Up North, more specifically in the Northern part of Mexico in the State of Chihuahua, a people were making tremendous life-changing decisions. The government of Mexico could no longer promise them that their children could be exempt from the draft. The thing is, culturally, these people are pacifist. Their religion would never allow them to bend to that suggestion. It was unimaginable, even today. The German/Dutch Mennonite needed a place to call home. Interestingly, they had a skill that the then colony of British Honduras needed almost desperately to continue fulfilling its destiny.
A contingent of Mennonites came on a diplomatic visit in the year 1957 and had some discussions with the then Premiere of the country (later to become, the father of the nation), George Cadle Price and American adviser Mr. Emory King. In a nutshell, the diplomatic mission negotiated was that the Mennonite were interested to make British Honduras their new home and that they would offer the necessary large scale agriculture that the colony desperately needed to secure the ambition of nationhood. In return, the Premiere and the colony were to guarantee them land on which to live and farm; the safety to practice their religion free from persecution and the promise that their children would never have to serve in an army.

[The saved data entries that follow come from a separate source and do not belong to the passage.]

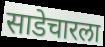
साडेचारला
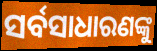
ସର୍ବସାଧାରଣଙ୍କୁ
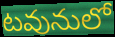
టవునులో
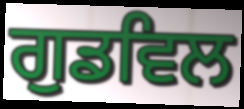
ਗੁਡਵਿਲ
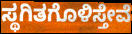
ಸ್ಥಗಿತಗೊಳಿಸ್ತೇವೆ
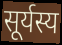
सूर्यस्य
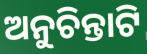
ଅନୁଚିନ୍ତାଟି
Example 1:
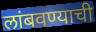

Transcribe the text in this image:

लांबवण्याची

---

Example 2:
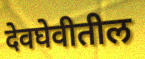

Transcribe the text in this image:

देवघेवीतील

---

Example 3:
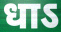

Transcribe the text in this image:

धाऽ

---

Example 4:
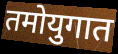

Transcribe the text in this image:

तमोयुगात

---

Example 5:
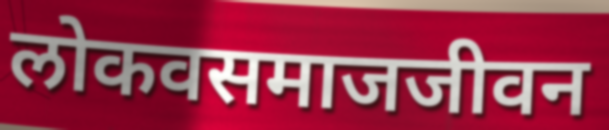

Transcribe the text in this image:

लोकवसमाजजीवन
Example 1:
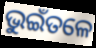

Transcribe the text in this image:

ଭୁଇଁତଳେ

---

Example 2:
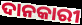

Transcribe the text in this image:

ଦାନକାରୀ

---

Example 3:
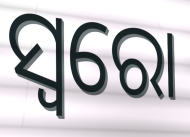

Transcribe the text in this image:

ସ୍ୱରୋ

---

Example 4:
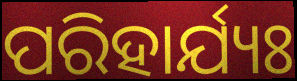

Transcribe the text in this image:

ପରିହାର୍ଯ୍ୟଃ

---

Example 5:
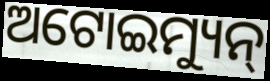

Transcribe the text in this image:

ଅଟୋଇମ୍ୟୁନ୍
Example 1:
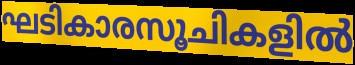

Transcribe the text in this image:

ഘടികാരസൂചികളിൽ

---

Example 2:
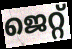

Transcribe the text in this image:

ജെറ്റ്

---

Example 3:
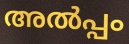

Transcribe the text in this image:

അൽപ്പം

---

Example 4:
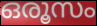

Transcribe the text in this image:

ഒരൂസം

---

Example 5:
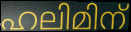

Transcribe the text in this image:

ഹലിമിന്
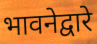
भावनेद्वारे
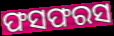
ଫସଫରସ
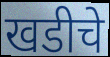
खडीचे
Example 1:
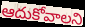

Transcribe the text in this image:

ఆదుకోవాలని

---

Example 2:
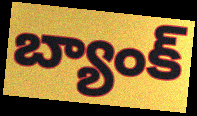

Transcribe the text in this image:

బ్యాంక్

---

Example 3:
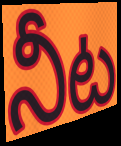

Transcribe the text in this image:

నీట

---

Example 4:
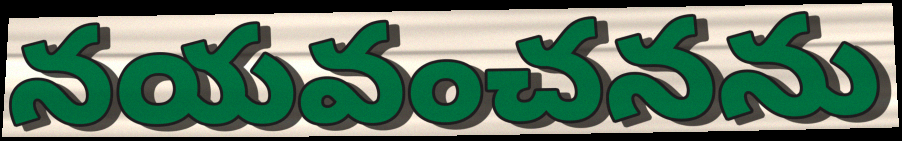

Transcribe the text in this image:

నయవంచనను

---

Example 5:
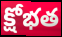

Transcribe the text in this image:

క్షోభత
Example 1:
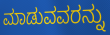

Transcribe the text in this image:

ಮಾಡುವವರನ್ನು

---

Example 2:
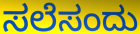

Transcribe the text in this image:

ಸಲೆಸಂದು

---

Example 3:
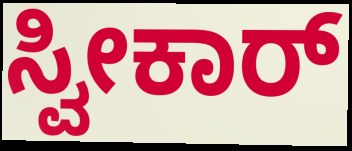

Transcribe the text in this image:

ಸ್ವೀಕಾರ್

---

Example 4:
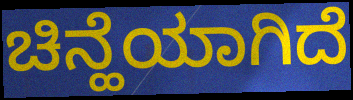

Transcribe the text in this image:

ಚಿನ್ಹೆಯಾಗಿದೆ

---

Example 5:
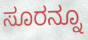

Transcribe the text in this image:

ಸೂರನ್ನೂ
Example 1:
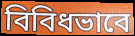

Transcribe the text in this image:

বিবিধভাবে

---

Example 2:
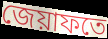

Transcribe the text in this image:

জেয়াফতে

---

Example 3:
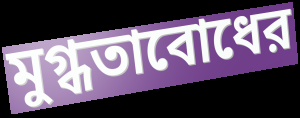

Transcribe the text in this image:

মুগ্ধতাবোধের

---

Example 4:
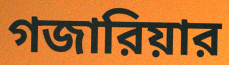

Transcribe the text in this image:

গজারিয়ার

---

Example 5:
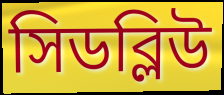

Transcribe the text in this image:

সিডব্লিউ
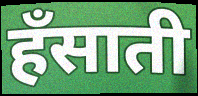
हँसाती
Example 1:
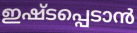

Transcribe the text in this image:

ഇഷ്ടപ്പെടാൻ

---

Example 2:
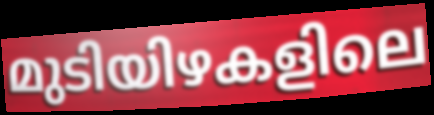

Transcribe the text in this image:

മുടിയിഴകളിലെ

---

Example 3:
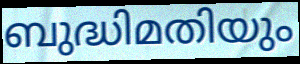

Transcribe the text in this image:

ബുദ്ധിമതിയും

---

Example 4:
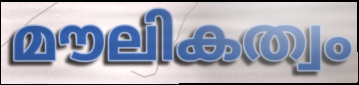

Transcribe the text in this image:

മൗലികത്വം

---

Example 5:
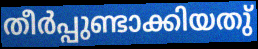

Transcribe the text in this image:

തീർപ്പുണ്ടാക്കിയതു്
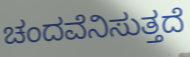
ಚಂದವೆನಿಸುತ್ತದೆ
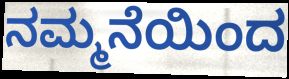
ನಮ್ಮನೆಯಿಂದ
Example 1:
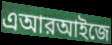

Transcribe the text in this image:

এআরআইজে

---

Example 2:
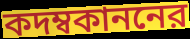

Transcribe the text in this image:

কদম্বকাননের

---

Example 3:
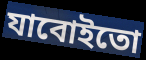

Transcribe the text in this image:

যাবোইতো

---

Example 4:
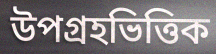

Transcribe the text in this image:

উপগ্রহভিত্তিক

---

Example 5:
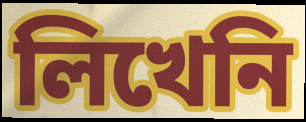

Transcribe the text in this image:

লিখেনি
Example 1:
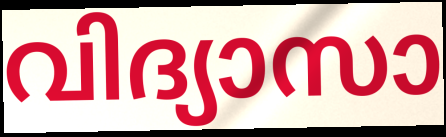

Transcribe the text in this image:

വിദ്യാസാ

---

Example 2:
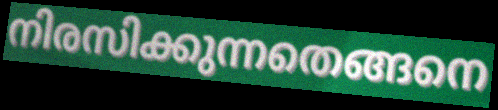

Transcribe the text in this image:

നിരസിക്കുന്നതെങ്ങനെ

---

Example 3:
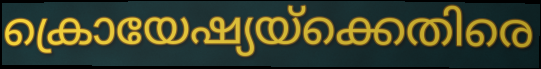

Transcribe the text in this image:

ക്രൊയേഷ്യയ്ക്കെതിരെ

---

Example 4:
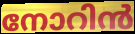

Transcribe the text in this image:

നോറിൻ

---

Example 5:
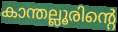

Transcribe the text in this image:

കാന്തല്ലൂരിന്റെ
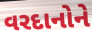
વરદાનોને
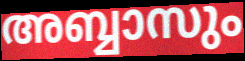
അബ്ബാസും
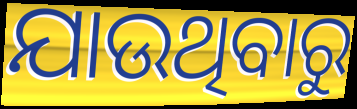
ଯାଉଥିବାରୁ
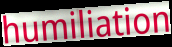
humiliation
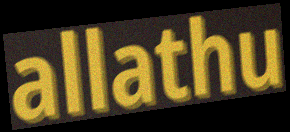
allathu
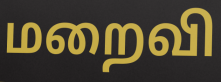
மறைவி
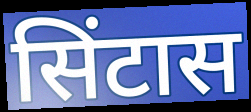
सिंटास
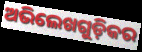
ଅଭିଲେଖଗୁଡ଼ିକର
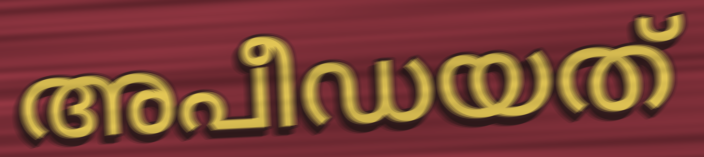
അപീഡയത്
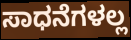
ಸಾಧನೆಗಳಲ್ಲ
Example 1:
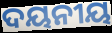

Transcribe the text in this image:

The Premiere took a look at the list and ticked off land for living and farming because truly, there were ample amounts of farming land. He asked if the Mennonite were Christians and they agreed. He ticked that off because the people of British Honduras were God-fearing. Lastly, he ticked off the probability of the Mennonite joining the army because the British solely controlled the army. The Premiere then did like Bob Barker (From the game show, The Price is Right), and said “come on down!” In 1958 the first contingent of Mennonites trucked their way down to the then colony of British Honduras.
In the year 2008 the Mennonite celebrated 50 years of being in Belize. They have been stalwart cornerstones of our Independence and stalwart cornerstones of the economic activity in the country of Belize. In fact, the German Mennonites presently produce over 85% of the poultry and dairy products in the country of Belize.
They are a remarkable culture in the country of Belize. They are farmers originally, and they are great at it. Heavy Christian and directed to a mixed capitalist and socialist management system within their communities, they are a very successful culture. Bear in mind however, that the Mennonite community is divided in two: The Progressive Mennonites, normally from Blue Creek in the North of the country and Spanish Lookout in the Cayo district and the Conservative group, normally mistaken for Amish trekking down the country roads in horse and buggies. They are certainly tightly wrapped and knitted in the colorful cultural mosaic which makes this country unique in Central America.